What you are asked to do:
Your answer must consist of exactly the lines below, starting with the line with "alternate h2 page title kind of thing" and going on through the line with "on that page I do you know div class", and nothing else.

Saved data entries
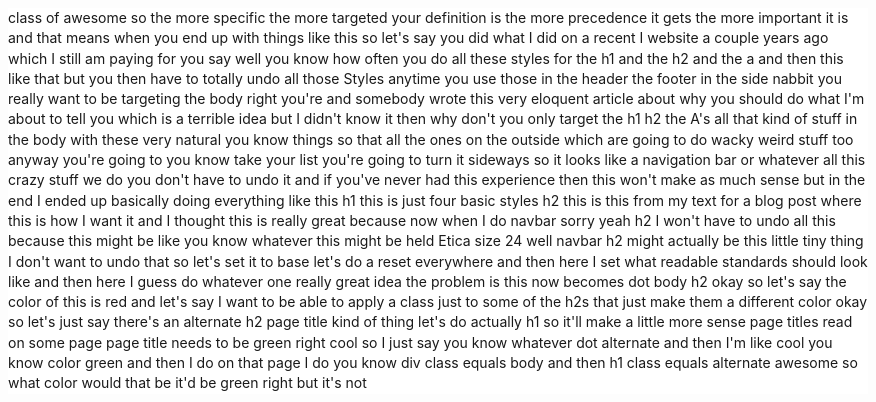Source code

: class of awesome so the more specific
the more targeted your definition is the
more precedence it gets the more
important it is and that means when you
end up with things like this so let's
say you did what I did on a recent I
website a couple years ago which I still
am paying for you say well you know how
often you do all these styles for the h1
and the h2 and the a and then this like
that but you then have to totally undo
all those Styles anytime you use those
in the header
the footer in the side nabbit you really
want to be targeting the body right
you're and somebody wrote this very
eloquent article about why you should do
what I'm about to tell you which is a
terrible idea but I didn't know it then
why don't you only target the h1 h2 the
A's all that kind of stuff in the body
with these very natural you know things
so that all the ones on the outside
which are going to do wacky weird stuff
too anyway you're going to you know take
your list you're going to turn it
sideways so it looks like a navigation
bar or whatever all this crazy stuff we
do you don't have to undo it and if
you've never had this experience then
this won't make as much sense but in the
end I ended up basically doing
everything like this h1 this is just
four basic styles h2 this is this from
my text for a blog post where this is
how I want it and I thought this is
really great because now when I do
navbar sorry yeah h2 I won't have to
undo all this because this might be like
you know whatever this might be held
Etica size 24 well navbar h2 might
actually be this little tiny thing I
don't want to undo that so let's set it
to base let's do a reset everywhere and
then here I set what readable standards
should look like and then here I guess
do whatever one really great idea the
problem is this now becomes dot body h2
okay so let's say the color of this is
red and let's say I want to be able to
apply a class just to some of the h2s
that just make them a different color
okay so let's just say there's an
alternate h2 page title kind of thing
let's do actually h1 so it'll make a
little more sense page titles read on
some page page title needs to be green
right cool so I just say you know
whatever dot alternate and then I'm like
cool you know color green and then I do
on that page I do you know div class
equals body and then h1 class equals
alternate awesome so what color would
that be it'd be green right but it's not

Result:
alternate h2 page title kind of thing
let's do actually h1 so it'll make a
little more sense page titles read on
some page page title needs to be green
right cool so I just say you know
whatever dot alternate and then I'm like
cool you know color green and then I do
on that page I do you know div class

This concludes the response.